◆ Your task:
Copy the records word for word, from their first line down to and including the line that contains "luz azul de".

=== Begin Enclosure ===

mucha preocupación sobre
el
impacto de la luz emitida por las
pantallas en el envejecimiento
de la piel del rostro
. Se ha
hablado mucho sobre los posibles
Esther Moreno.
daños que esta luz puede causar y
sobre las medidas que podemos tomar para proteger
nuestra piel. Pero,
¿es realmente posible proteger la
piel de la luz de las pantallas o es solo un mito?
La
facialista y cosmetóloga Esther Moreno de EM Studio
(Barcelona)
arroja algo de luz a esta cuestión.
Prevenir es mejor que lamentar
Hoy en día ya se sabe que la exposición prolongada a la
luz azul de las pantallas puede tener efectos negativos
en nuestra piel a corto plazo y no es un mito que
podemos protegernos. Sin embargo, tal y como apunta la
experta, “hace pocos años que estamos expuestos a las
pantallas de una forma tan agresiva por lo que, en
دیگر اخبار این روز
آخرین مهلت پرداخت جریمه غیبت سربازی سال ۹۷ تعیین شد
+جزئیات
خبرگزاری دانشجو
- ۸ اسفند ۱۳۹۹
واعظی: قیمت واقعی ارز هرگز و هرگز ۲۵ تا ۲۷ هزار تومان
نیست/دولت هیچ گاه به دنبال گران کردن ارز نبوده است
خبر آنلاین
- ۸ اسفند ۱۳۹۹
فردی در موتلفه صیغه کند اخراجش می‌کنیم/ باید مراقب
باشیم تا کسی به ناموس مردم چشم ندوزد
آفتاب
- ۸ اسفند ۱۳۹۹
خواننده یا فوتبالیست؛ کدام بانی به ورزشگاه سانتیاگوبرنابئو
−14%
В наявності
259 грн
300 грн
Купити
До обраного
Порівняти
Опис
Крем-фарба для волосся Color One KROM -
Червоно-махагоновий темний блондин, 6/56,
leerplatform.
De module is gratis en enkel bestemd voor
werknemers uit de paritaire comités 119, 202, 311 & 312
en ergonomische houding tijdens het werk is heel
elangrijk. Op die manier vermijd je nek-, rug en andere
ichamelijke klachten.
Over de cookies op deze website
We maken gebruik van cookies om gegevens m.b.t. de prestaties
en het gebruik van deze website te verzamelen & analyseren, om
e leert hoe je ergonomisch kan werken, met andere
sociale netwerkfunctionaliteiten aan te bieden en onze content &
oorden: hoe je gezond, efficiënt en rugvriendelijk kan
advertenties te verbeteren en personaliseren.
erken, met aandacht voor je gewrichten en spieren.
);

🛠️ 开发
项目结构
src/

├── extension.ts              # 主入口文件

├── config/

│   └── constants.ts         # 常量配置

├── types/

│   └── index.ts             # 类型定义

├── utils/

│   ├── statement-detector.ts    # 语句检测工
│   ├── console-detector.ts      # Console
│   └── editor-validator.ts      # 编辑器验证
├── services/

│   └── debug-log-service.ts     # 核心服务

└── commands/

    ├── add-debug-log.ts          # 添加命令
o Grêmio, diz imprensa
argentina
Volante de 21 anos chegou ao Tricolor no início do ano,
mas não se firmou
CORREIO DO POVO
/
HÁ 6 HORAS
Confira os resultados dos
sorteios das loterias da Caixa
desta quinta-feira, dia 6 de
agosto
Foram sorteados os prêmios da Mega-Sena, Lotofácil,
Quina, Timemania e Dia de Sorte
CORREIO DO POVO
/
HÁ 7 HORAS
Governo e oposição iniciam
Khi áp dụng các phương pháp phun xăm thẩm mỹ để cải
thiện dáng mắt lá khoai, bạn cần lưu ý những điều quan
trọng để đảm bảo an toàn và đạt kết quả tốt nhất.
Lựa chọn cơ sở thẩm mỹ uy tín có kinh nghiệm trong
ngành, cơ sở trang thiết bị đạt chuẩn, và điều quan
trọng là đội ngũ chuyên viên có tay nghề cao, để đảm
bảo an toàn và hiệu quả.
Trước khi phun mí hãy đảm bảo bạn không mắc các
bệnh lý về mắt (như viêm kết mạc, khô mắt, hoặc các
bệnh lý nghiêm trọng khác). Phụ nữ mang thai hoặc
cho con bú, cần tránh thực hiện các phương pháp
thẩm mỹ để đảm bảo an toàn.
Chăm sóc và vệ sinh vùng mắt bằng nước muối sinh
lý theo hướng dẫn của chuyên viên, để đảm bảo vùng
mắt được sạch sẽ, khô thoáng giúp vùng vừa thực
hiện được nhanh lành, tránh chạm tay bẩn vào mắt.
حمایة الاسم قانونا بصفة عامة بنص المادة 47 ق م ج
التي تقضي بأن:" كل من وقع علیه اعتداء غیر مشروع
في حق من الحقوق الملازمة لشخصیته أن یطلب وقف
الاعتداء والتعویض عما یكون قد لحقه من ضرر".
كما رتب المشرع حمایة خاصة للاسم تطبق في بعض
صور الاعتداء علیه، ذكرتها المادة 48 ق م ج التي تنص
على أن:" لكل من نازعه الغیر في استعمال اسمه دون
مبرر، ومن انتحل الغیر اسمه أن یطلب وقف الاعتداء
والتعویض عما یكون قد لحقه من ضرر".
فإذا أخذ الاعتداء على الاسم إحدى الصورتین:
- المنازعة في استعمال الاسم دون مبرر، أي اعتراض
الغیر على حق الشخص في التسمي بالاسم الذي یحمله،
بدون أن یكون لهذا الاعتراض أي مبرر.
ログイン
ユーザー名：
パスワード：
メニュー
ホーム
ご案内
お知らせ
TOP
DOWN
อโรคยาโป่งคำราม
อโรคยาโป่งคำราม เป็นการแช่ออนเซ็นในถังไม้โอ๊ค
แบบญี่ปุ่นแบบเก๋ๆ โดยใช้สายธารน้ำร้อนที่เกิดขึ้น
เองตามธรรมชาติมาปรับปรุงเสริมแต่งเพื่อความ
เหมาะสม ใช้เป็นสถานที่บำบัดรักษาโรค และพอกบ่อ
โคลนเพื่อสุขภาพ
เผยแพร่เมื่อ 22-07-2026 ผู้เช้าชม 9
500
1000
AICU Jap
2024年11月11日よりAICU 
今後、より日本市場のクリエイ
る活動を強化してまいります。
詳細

=== End Enclosure ===

◆ Result of this exercise:
mucha preocupación sobre
el
impacto de la luz emitida por las
pantallas en el envejecimiento
de la piel del rostro
. Se ha
hablado mucho sobre los posibles
Esther Moreno.
daños que esta luz puede causar y
sobre las medidas que podemos tomar para proteger
nuestra piel. Pero,
¿es realmente posible proteger la
piel de la luz de las pantallas o es solo un mito?
La
facialista y cosmetóloga Esther Moreno de EM Studio
(Barcelona)
arroja algo de luz a esta cuestión.
Prevenir es mejor que lamentar
Hoy en día ya se sabe que la exposición prolongada a la
luz azul de las pantallas puede tener efectos negativos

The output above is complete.